The United States has temporarily relaxed some of its toughest energy sanctions on Russia, authorizing the sale of Russian crude oil and petroleum products stranded at sea to India, in a move Washington says is aimed at stabilizing global energy markets rather than aiding Moscow.
The Treasury Department’s Office of Foreign Assets Control issued a narrowly tailored licence permitting the “delivery and sale of crude oil and petroleum products of Russian Federation origin loaded on vessels as of March 5, 2026 to India.” The authorization applies even to ships already blocked under various sanctions regimes, but only until the end of April 3, 2026.
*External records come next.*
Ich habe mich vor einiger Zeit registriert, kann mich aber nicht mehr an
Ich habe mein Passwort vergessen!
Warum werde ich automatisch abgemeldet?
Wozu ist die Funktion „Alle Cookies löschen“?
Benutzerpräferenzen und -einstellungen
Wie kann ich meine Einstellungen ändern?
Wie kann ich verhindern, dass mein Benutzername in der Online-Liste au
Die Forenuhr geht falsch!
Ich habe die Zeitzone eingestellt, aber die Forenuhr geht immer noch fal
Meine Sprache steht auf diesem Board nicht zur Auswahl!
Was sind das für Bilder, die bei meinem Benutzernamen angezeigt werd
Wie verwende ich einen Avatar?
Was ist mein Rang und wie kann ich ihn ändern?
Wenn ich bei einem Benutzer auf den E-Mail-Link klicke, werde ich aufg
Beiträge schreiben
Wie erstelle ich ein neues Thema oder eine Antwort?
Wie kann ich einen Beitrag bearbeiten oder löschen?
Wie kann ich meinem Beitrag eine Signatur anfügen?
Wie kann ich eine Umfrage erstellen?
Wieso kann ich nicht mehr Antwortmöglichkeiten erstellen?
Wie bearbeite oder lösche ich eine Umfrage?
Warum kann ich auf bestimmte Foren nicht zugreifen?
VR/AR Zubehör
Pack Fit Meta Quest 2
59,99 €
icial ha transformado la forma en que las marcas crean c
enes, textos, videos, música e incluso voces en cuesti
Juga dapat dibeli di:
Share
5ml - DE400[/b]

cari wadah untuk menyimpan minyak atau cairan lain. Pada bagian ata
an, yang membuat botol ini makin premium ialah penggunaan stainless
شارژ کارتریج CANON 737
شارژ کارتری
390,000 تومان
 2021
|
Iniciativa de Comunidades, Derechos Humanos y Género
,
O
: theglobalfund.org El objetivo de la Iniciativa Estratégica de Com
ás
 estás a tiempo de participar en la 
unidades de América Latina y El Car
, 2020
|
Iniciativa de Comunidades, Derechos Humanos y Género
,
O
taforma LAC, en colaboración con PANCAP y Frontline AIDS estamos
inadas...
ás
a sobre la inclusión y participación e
Treasury Secretary Scott Bessent framed the waiver as a pragmatic step to prevent supply shocks. He said the measure was designed “to enable oil to keep flowing into the global market,” stressing that it covers only cargoes already at sea and therefore “will not provide significant financial benefit to the Russian government.”
By directing the stranded shipments to India, Washington is seeking to ease what Bessent described as “pressure caused by Iran’s attempt to take global energy hostage,” a reference to Tehran’s efforts to leverage its own energy exports amid regional tensions. The move comes even as India has signaled it will halt future purchases of Russian oil under a broader trade understanding with the United States.
The waiver underscores the delicate balance Washington is trying to strike between punishing Russia for its invasion of Ukraine and preventing turmoil in global energy markets. In a rare escalation of pressure on Moscow, President Donald Trump last November imposed sweeping sanctions on Russian oil giants Lukoil and Rosneft, measures that forced major buyers to scramble for alternative supplies.
Since then, Russia has assembled a so‑called “shadow fleet” of aging tankers with murky ownership structures to circumvent restrictions imposed by the United States, the European Union and the G7. These ships have been used to move Russian crude outside traditional insurance and tracking systems, complicating enforcement efforts.
The new licence does not lift those broader sanctions, but it offers a brief, tightly defined window for clearing a backlog of cargoes already on the water. US officials argue that allowing those barrels to reach India, one of the world’s largest oil importers, will help cap price spikes while maintaining pressure on the Kremlin’s future energy revenues.